## Extracted data entries

----------------

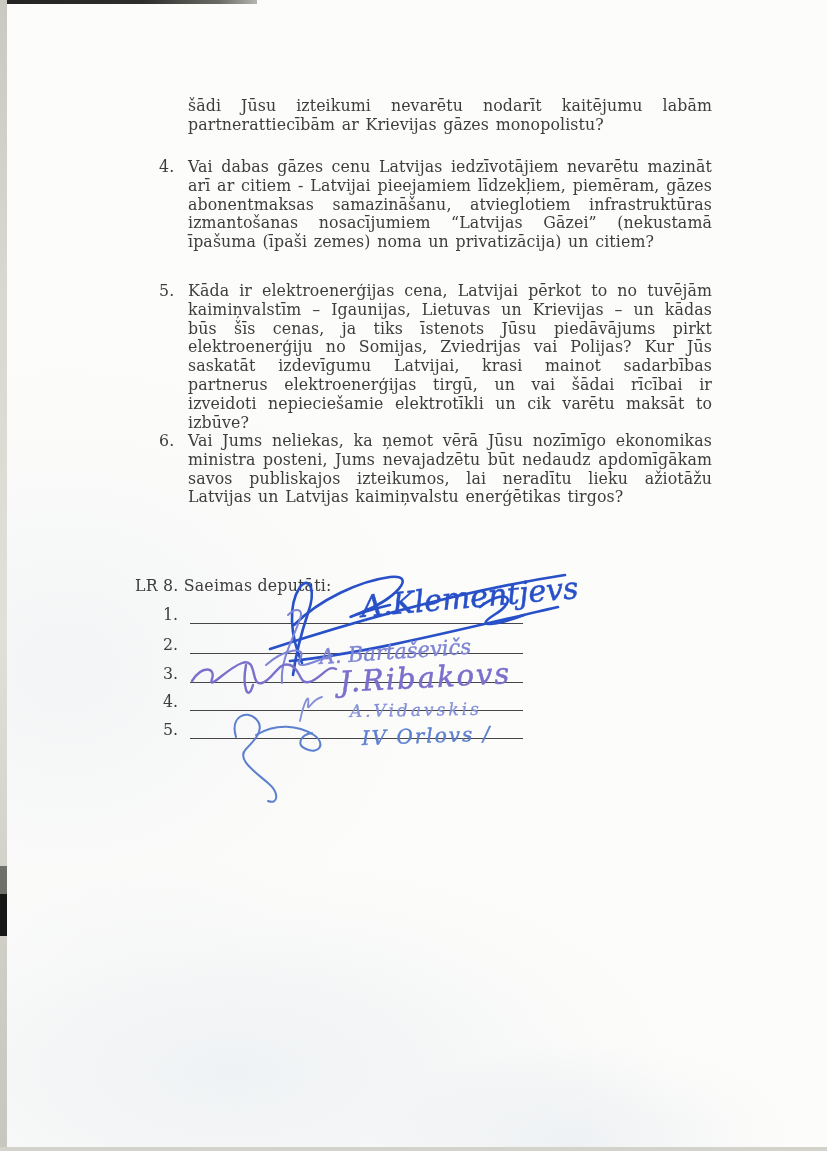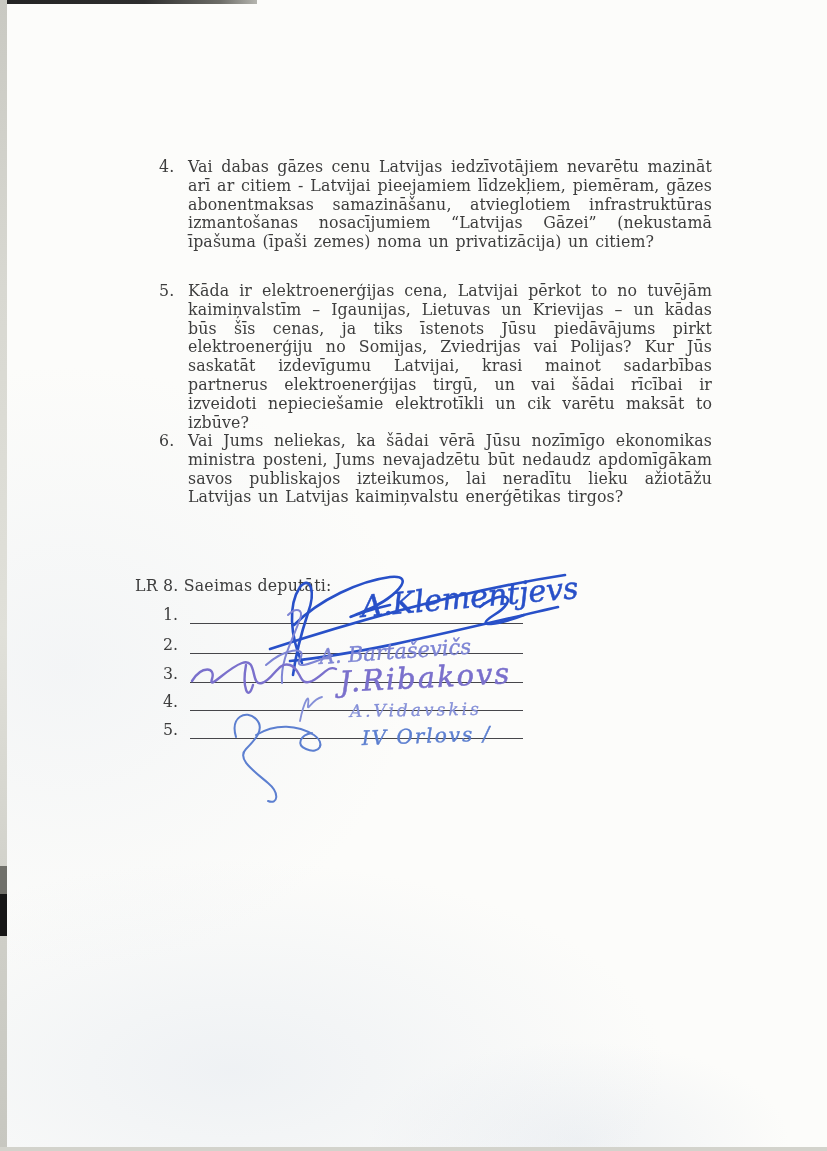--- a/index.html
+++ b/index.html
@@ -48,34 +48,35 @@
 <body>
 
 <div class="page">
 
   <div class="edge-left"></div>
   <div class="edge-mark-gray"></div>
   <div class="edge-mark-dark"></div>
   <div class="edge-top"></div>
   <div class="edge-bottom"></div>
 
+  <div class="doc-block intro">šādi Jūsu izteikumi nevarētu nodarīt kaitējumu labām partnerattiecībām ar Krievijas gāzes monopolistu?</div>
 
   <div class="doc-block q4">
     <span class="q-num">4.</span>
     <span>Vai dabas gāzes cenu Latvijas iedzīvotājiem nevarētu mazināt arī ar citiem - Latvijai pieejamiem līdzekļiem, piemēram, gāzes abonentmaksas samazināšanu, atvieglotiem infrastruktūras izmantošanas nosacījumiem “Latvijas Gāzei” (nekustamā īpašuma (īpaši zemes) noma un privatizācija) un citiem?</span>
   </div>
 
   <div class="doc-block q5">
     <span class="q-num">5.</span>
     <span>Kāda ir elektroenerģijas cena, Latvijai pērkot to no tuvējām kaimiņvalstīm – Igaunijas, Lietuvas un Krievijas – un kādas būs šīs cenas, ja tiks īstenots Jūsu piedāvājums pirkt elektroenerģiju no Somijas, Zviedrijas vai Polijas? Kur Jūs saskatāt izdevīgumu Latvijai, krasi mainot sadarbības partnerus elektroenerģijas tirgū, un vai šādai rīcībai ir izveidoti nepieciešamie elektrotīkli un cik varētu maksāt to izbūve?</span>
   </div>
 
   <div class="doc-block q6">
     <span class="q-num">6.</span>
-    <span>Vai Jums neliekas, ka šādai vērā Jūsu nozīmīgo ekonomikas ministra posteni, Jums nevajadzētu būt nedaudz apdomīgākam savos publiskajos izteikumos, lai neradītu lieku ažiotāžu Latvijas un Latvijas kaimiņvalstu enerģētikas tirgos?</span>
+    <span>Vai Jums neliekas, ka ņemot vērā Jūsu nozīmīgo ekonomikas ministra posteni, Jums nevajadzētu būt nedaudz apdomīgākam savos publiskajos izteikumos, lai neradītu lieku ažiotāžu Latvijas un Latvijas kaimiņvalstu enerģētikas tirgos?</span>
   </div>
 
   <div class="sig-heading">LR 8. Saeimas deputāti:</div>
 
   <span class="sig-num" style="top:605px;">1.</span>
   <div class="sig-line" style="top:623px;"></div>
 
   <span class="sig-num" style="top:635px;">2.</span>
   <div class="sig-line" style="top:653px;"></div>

----------------

## What needs to be done
Repeat each entry precisely as it appears. Leave the pictures out.

## Task answer
--- a/index.html
+++ b/index.html
@@ -48,34 +48,35 @@
 <body>
 
 <div class="page">
 
   <div class="edge-left"></div>
   <div class="edge-mark-gray"></div>
   <div class="edge-mark-dark"></div>
   <div class="edge-top"></div>
   <div class="edge-bottom"></div>
 
+  <div class="doc-block intro">šādi Jūsu izteikumi nevarētu nodarīt kaitējumu labām partnerattiecībām ar Krievijas gāzes monopolistu?</div>
 
   <div class="doc-block q4">
     <span class="q-num">4.</span>
     <span>Vai dabas gāzes cenu Latvijas iedzīvotājiem nevarētu mazināt arī ar citiem - Latvijai pieejamiem līdzekļiem, piemēram, gāzes abonentmaksas samazināšanu, atvieglotiem infrastruktūras izmantošanas nosacījumiem “Latvijas Gāzei” (nekustamā īpašuma (īpaši zemes) noma un privatizācija) un citiem?</span>
   </div>
 
   <div class="doc-block q5">
     <span class="q-num">5.</span>
     <span>Kāda ir elektroenerģijas cena, Latvijai pērkot to no tuvējām kaimiņvalstīm – Igaunijas, Lietuvas un Krievijas – un kādas būs šīs cenas, ja tiks īstenots Jūsu piedāvājums pirkt elektroenerģiju no Somijas, Zviedrijas vai Polijas? Kur Jūs saskatāt izdevīgumu Latvijai, krasi mainot sadarbības partnerus elektroenerģijas tirgū, un vai šādai rīcībai ir izveidoti nepieciešamie elektrotīkli un cik varētu maksāt to izbūve?</span>
   </div>
 
   <div class="doc-block q6">
     <span class="q-num">6.</span>
-    <span>Vai Jums neliekas, ka šādai vērā Jūsu nozīmīgo ekonomikas ministra posteni, Jums nevajadzētu būt nedaudz apdomīgākam savos publiskajos izteikumos, lai neradītu lieku ažiotāžu Latvijas un Latvijas kaimiņvalstu enerģētikas tirgos?</span>
+    <span>Vai Jums neliekas, ka ņemot vērā Jūsu nozīmīgo ekonomikas ministra posteni, Jums nevajadzētu būt nedaudz apdomīgākam savos publiskajos izteikumos, lai neradītu lieku ažiotāžu Latvijas un Latvijas kaimiņvalstu enerģētikas tirgos?</span>
   </div>
 
   <div class="sig-heading">LR 8. Saeimas deputāti:</div>
 
   <span class="sig-num" style="top:605px;">1.</span>
   <div class="sig-line" style="top:623px;"></div>
 
   <span class="sig-num" style="top:635px;">2.</span>
   <div class="sig-line" style="top:653px;"></div>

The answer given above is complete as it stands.